I know I indicate units in all the columns but if you use consistant units across the inputs you'll get the proper results, so you can ignore the imperial rubbish .

Range E26 to Q35 is where I put the manual version of a two section calculation, for this problem we want K,far pin (Kfp) for joint A, assuming the section of infinite stiffness is entered in row 4, which should be cell P34.


My Personal Open Source Structural Applications:

https://github.com/buddyd16/Structural-Engineering

Open Source Structural GitHub Group:

https://github.com/open-struct-engineer

 

[Celt83]

On the drift I agree that the frame will go along for the ride, but in ASCE 7 the inelastic drift, delta_u, is found by amplifying the drift obtained by an elastic analysis by a Cd factor. The example appears to be reducing the 2% ultimate drift to what the equivalent elastic drift would be by reversing the ASCE 7 procedure, so the analysis procedures are in line.


FYI Example 5 is Example 1 worked in SI units.

My Personal Open Source Structural Applications:

https://github.com/buddyd16/Structural-Engineering

Open Source Structural GitHub Group:

https://github.com/open-struct-engineer

 

[Agent666]

I get what's going on regarding the ductile response of the main structural system and how delta_e and delta_u are related by the equivalent of a, ductility factor.

What I have a problem with is capping the design action in the secondary gravity system at the delta_e values for the main structural system. As it is flawed when secondary system carries on deflecting and eventually is limited by the upper limit of the slabs yielding as described in section 6 (from memory). Shows a fundamental lack of capacity design principles.

To throw some numbers at it to demonstrate, let's say the slab/column interface reaches the upper limit design actions at a drift of 2", but delta_u = 3.85x0.75"=2.8875". Therefore assessing the strength aspects for punching shear and shear reinforcement at a drift of 0.75" is flawed because under an ultimate limit state event in which the main lateral system reaches delta_u the secondary gravity system is still elastic up to 2" drift at which point you should actually be assessing the strength limit states for the secondary gravity system. So in the example quoted originally the strength should be assessed at the upper limit strength, not at the arbitrary 0.75" 'elastic' drift limit because the design actions keep increasing past this point until either the main system hits delta_u drift or the secondary gravity system hits its yield limit of the upper design limits.

 

[Agent666]

Celt83, just to follow up, if you refer to following extracts. This is basically saying what I am expecting, slab/column interface needs to be designed for actions resulting from achieving the design storey drift (delta_u).

But then later on in section 6 it reiterates this, and then in the following paragraph seems to move towards only checking delta_e drift which is just some arbitrary level of load as the true ductility factor for the main lateral system and the slab/column system could be quite different?!
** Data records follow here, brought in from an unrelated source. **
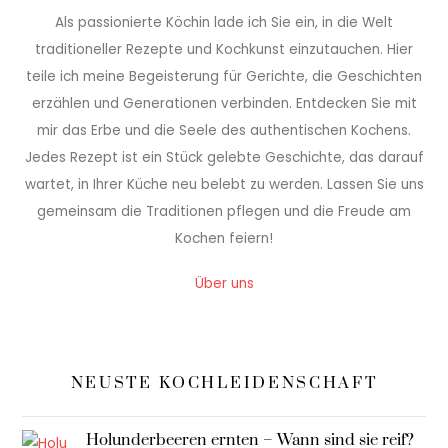
Als passionierte Köchin lade ich Sie ein, in die Welt
traditioneller Rezepte und Kochkunst einzutauchen. Hier
teile ich meine Begeisterung für Gerichte, die Geschichten
erzählen und Generationen verbinden. Entdecken Sie mit
mir das Erbe und die Seele des authentischen Kochens.
Jedes Rezept ist ein Stück gelebte Geschichte, das darauf
wartet, in Ihrer Küche neu belebt zu werden. Lassen Sie uns
gemeinsam die Traditionen pflegen und die Freude am
Kochen feiern!
Über uns
NEUSTE KOCHLEIDENSCHAFT
Holunderbeeren ernten – Wann sind sie reif?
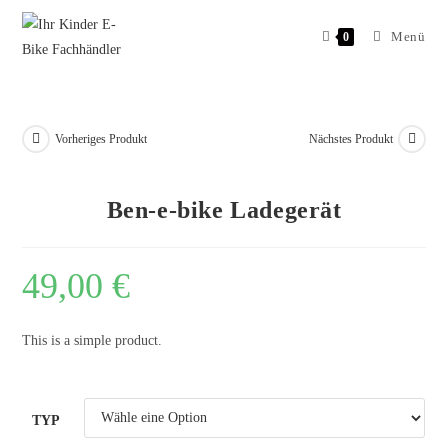
Menü
0
Vorheriges Produkt
Nächstes Produkt
Ben-e-bike Ladegerät
49,00
€
This is a simple product.
TYP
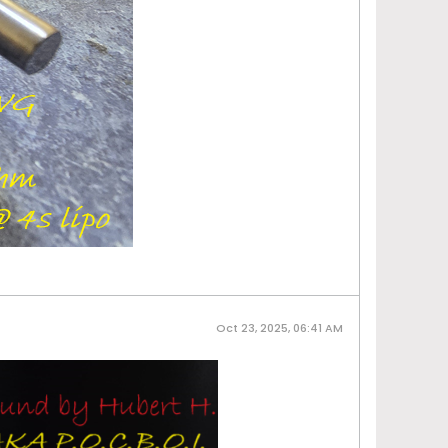
Oct 23, 2025, 06:41 AM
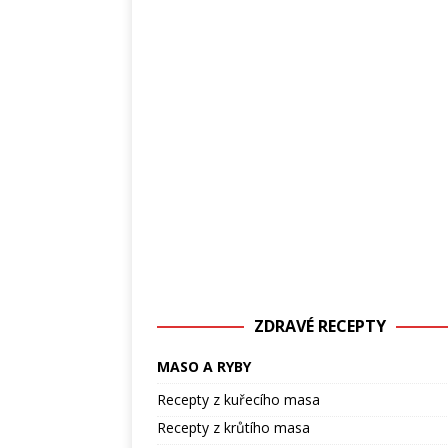
ZDRAVÉ RECEPTY
MASO A RYBY
Recepty z kuřecího masa
Recepty z krůtího masa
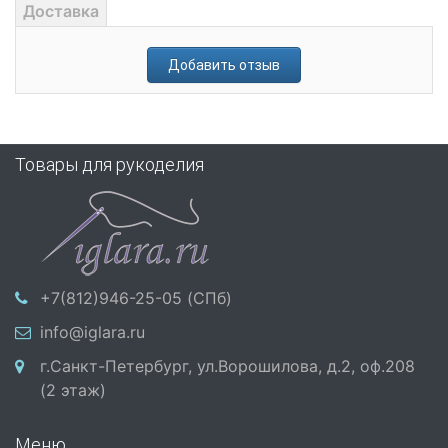
Доставка
Добавить отзыв
Товары для рукоделия
+7(812)946-25-05 (СПб)
info@iglara.ru
г.Санкт-Петербург, ул.Ворошилова, д.2, оф.208
(2 этаж)
Меню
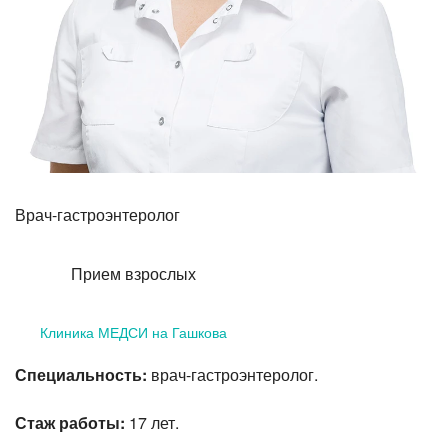
Лазерная коррекция зрения
Врач-гастроэнтеролог
Прием взрослых
Клиника МЕДСИ на Гашкова
Специальность:
врач-гастроэнтеролог.
Стаж работы:
17 лет.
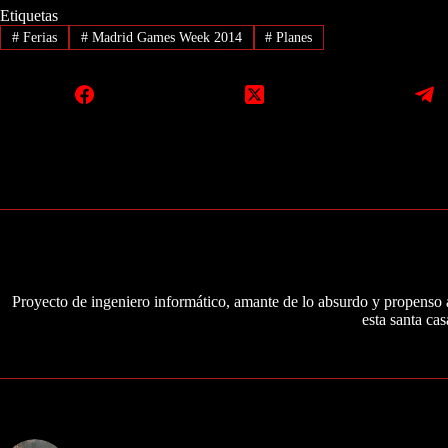
Etiquetas
#
Ferias
#
Madrid Games Week 2014
#
Planes
Proyecto de ingeniero informático, amante de lo absurdo y propenso a
esta santa cas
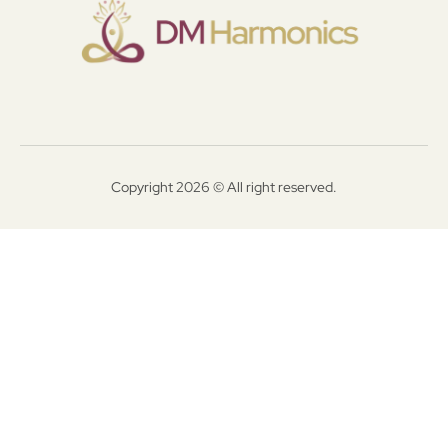
Copyright 2026 © All right reserved.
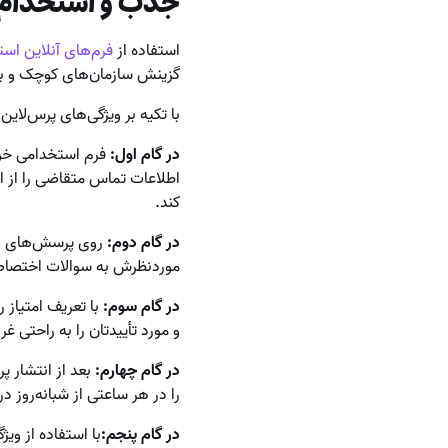
جذب و استخدام ب
استفاده از
فرم‌های آنلاین اس
گزینش سازمان‌های کوچک و ب
با تکیه بر ویژگی‌های پرس‌لای
در گام اول:
فرم استخدامی خود 
اطلاعات تماس متقاضی را از او
کند.
در گام دوم:
روی پرسش‌های اس
موردنظرش به سوالات اختصاص
در گام سوم:
با تعریف امتیاز 
و مورد تأییدتان را به راحتی غر
در گام چهارم:
بعد از انتشار پ
را در هر ساعتی از شبانه‌روز د
در گام پنجم:
با استفاده از وی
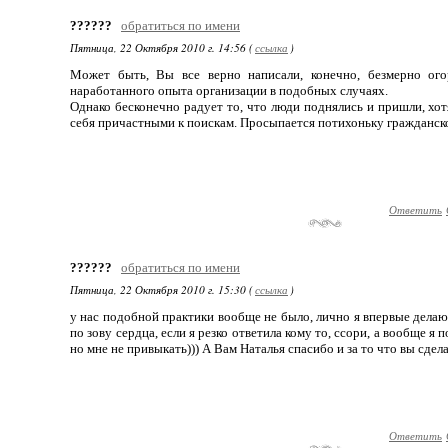
??????
обратиться по имени
Пятница, 22 Октября 2010 г. 14:56 (
ссылка
)
Может быть, Вы все верно написали, конечно, безмерно ого
наработанного опыта организации в подобных случаях.
Однако бесконечно радует то, что люди поднялись и пришли, хот
себя причастными к поискам. Просыпается потихоньку гражданск
Ответить
??????
обратиться по имени
Пятница, 22 Октября 2010 г. 15:30 (
ссылка
)
у нас подобной практики вообще не было, лично я впервые делаю
по зову сердца, если я резко ответила кому то, ссори, а вообще я
но мне не привыкать))) А Вам Наталья спасибо и за то что вы сдел
Ответить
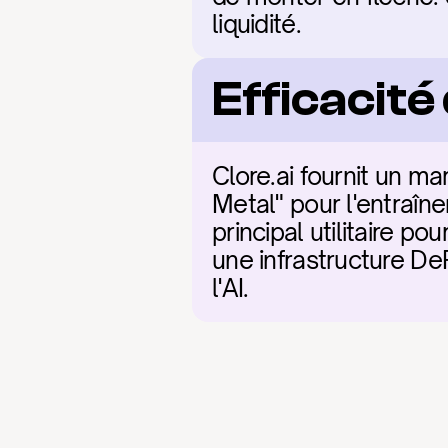
liquidité.
Efficacit
Clore.ai fournit un m
Metal" pour l'entraîn
principal utilitaire p
une infrastructure De
l'AI.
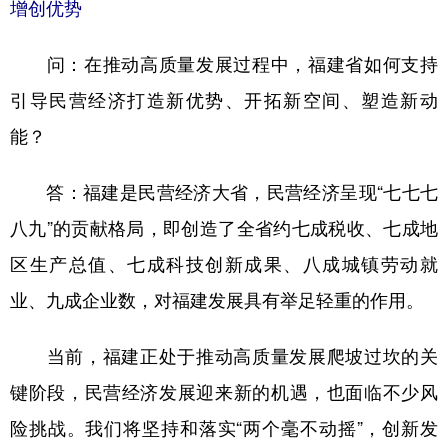
山东
河南
湖北
湖南
增创优势
广东
广西
海南
重庆
问：在推动高质量发展过程中，福建省如何支持
四川
贵州
云南
西藏
引导民营经济打造新优势、开拓新空间、塑造新动
陕西
甘肃
青海
宁夏
能？
新疆
内蒙古
黑龙江
答：福建是民营经济大省，民营经济呈现“七七七
八九”的贡献格局，即创造了全省约七成税收、七成地
多语种频道
区生产总值、七成科技创新成果、八成城镇劳动就
English
Español
Français
عربى
业、九成企业数，对福建发展具有举足轻重的作用。
Русский язык
日本語
한국어
当前，福建正处于推动高质量发展爬坡过坎的关
Deutsch
Português
键阶段，民营经济发展迎来新的机遇，也面临不少风
险挑战。我们将坚持和落实“两个毫不动摇”，创新发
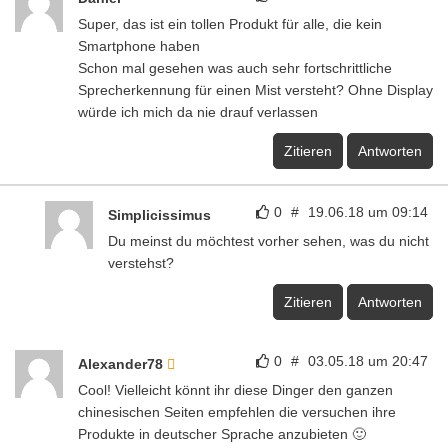
Super, das ist ein tollen Produkt für alle, die kein
Smartphone haben
Schon mal gesehen was auch sehr fortschrittliche
Sprecherkennung für einen Mist versteht? Ohne Display
würde ich mich da nie drauf verlassen
Zitieren
Antworten
0
#
19.06.18 um 09:14
Simplicissimus
Du meinst du möchtest vorher sehen, was du nicht
verstehst?
Zitieren
Antworten
0
#
03.05.18 um 20:47
Alexander78
Cool! Vielleicht könnt ihr diese Dinger den ganzen
chinesischen Seiten empfehlen die versuchen ihre
Produkte in deutscher Sprache anzubieten 🙂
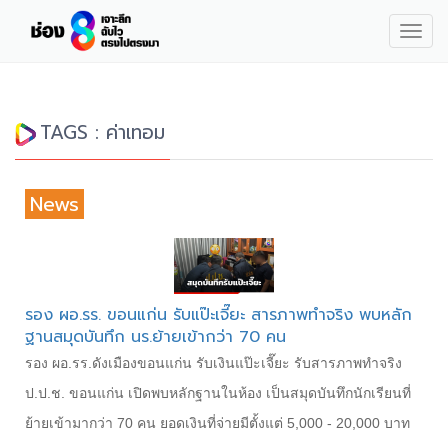
Togg
navig
TAGS : ค่าเทอม
News
รอง ผอ.รร. ขอนแก่น รับแป๊ะเจี๊ยะ สารภาพทำจริง พบหลัก
ฐานสมุดบันทึก นร.ย้ายเข้ากว่า 70 คน
รอง ผอ.รร.ดังเมืองขอนแก่น รับเงินแป๊ะเจี๊ยะ รับสารภาพทำจริง
ป.ป.ช. ขอนแก่น เปิดพบหลักฐานในห้อง เป็นสมุดบันทึกนักเรียนที่
ย้ายเข้ามากว่า 70 คน ยอดเงินที่จ่ายมีตั้งแต่ 5,000 - 20,000 บาท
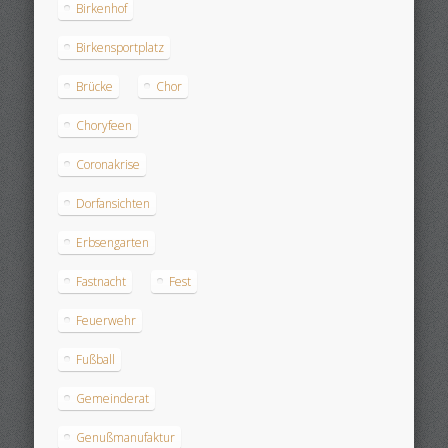
Birkenhof
Birkensportplatz
Brücke
Chor
Choryfeen
Coronakrise
Dorfansichten
Erbsengarten
Fastnacht
Fest
Feuerwehr
Fußball
Gemeinderat
Genußmanufaktur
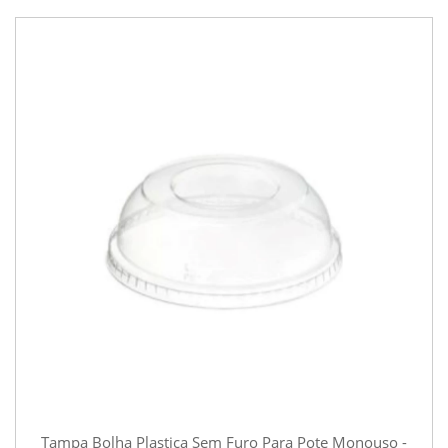
Tampa Bolha Plastica Sem Furo Para Pote Monouso -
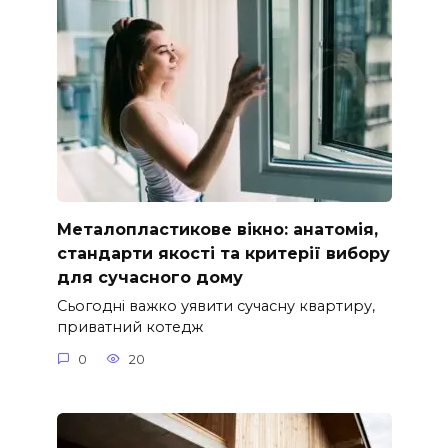
Металопластикове вікно: анатомія,
стандарти якості та критерії вибору
для сучасного дому
Сьогодні важко уявити сучасну квартиру,
приватний котедж
0
20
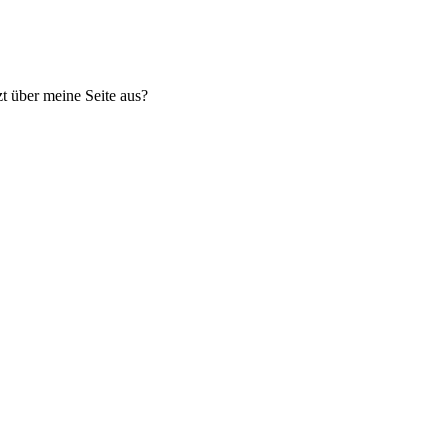
t über meine Seite aus?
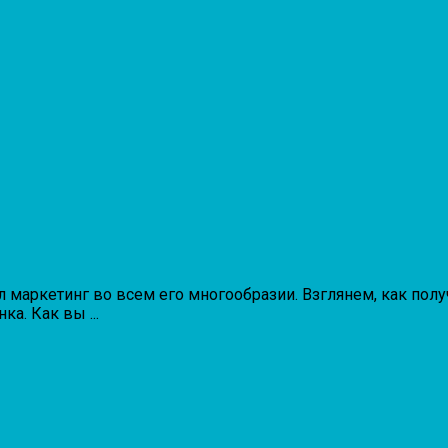
маркетинг во всем его многообразии. Взглянем, как полу
а. Как вы ...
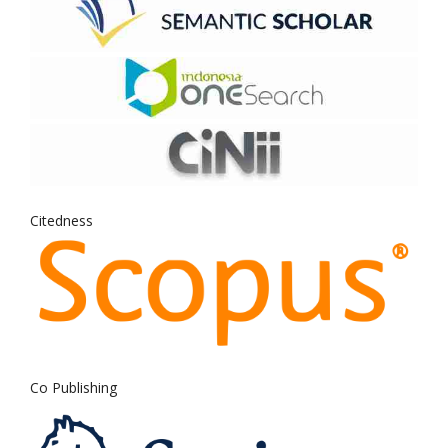
Citedness
Co Publishing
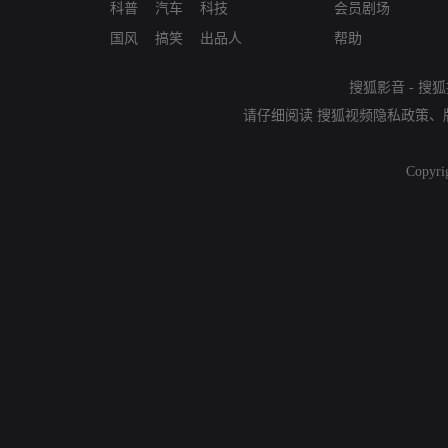
科普
汽车
科技
会员剧场
国风
搞笑
出品人
帮助
搜狐影音
-
搜狐
请仔细阅读
搜狐视频隐私政策
、
Copyri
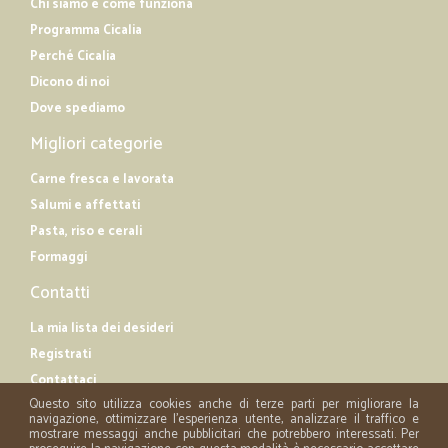
Chi siamo e come funziona
Programma Cicalia
Perché Cicalia
Dicono di noi
Dove spediamo
Migliori categorie
Carne fresca e lavorata
Salumi e affettati
Pasta, riso e cerali
Formaggi
Contatti
La mia lista dei desideri
Registrati
Contattaci
Questo sito utilizza cookies anche di terze parti per migliorare la
navigazione, ottimizzare l'esperienza utente, analizzare il traffico e
mostrare messaggi anche pubblicitari che potrebbero interessati. Per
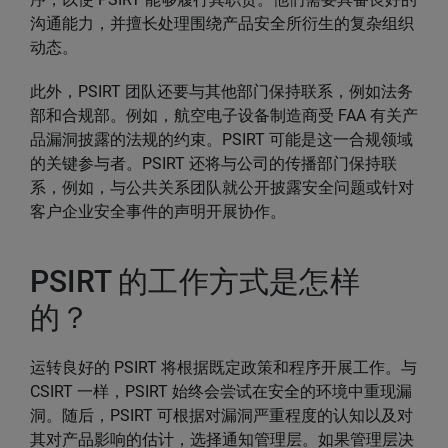
沟通能力，并擅长处理围绕产品安全所衍生的复杂组织
动态。
此外，PSIRT 团队还要与其他部门保持联系，例如法务
部和合规部。例如，航空电子设备制造商受 FAA 有关产
品漏洞披露的法规的约束。PSIRT 可能是这一合规领域
的关键参与者。PSIRT 还将与公司的传播部门保持联
系，例如，与公共关系团队就公开披露安全问题或针对
客户企业安全事件的声明开展协作。
PSIRT 的工作方式是怎样
的？
运转良好的 PSIRT 将根据既定政策和程序开展工作。与
CSIRT 一样，PSIRT 始终会尝试在安全的环境中重现漏
洞。随后，PSIRT 可根据对漏洞严重程度的认知以及对
其对产品影响的估计，选择通知管理层。如果管理层决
I don't really agree that it is hard to estimate the moments and shears, in the case of the method presented it will be the upper limit actions unless the slab analysis results in a lower value at delta_u drifts. This is simply recognising that when the main system is at the full delta_u drift the slab is either yielding or its not. Capping this check at the delta_e drift is flawed in my view and could significantly underestimate the design actions for checking both the slab and columns. For example what if at delta_e + 0.1" drift you suffered a brittle punching shear failure. To get to delta_u drift as a system the slab/column interface needs to push past delta_e drift level.

In response to the why am I dividing by 'L-h/2'? This is an error you are right!!
Going back an checking, this should be η = 3*(L)^3/(L-h/2)^3
and Σ Kc = Σ η*EI/L
Where L is half the storey height.

Actually noted as well if I put exact decimal conversions I also get to the same I_ec=1322.05in^4 answer you got via an alternative method.

If I had 406mm instead of 406.4mm for the column size for example and some other similar rounding on other values I fluked 1320in^4 exactly as the answer! So agree there must be a small degree of rounding going on or compounding loss of accuracy in individual answers when the original authors worked through it. Noted on Example 5 being the same, hadn't read that far.

Wish textbook examples wouldn't do this as makes it hard to replicate exact answers in this day and age of electronic calculations and 15 decimal place accuracy, especially when important steps are skipped in the working and you're ending up with a similar answer but not exactly the same!

Yeah I was clearly looking at completely the wrong part of your spreadsheet it seems in going back and looking at it again!

 

[Agent666]

For question 2 I'd say as it is defined in the document should be 0.5*Is but I've seen several examples that also use 1.0*Is within the slab column joint.

If you do the analysis, you only get the unbalanced moment they call out in the example if you set the slab/column joint to 1.0*Is multiplied by the (1/(1-(c_2/l_2)^2)) factor. It's sufficiently different to say this was the intent. But who knows there may have been some unwanted rounding here too. My first instinct was to reduce it by the 0.25-0.5 stiffness reduction factor as well, that was until I worked through the example and got a different answer.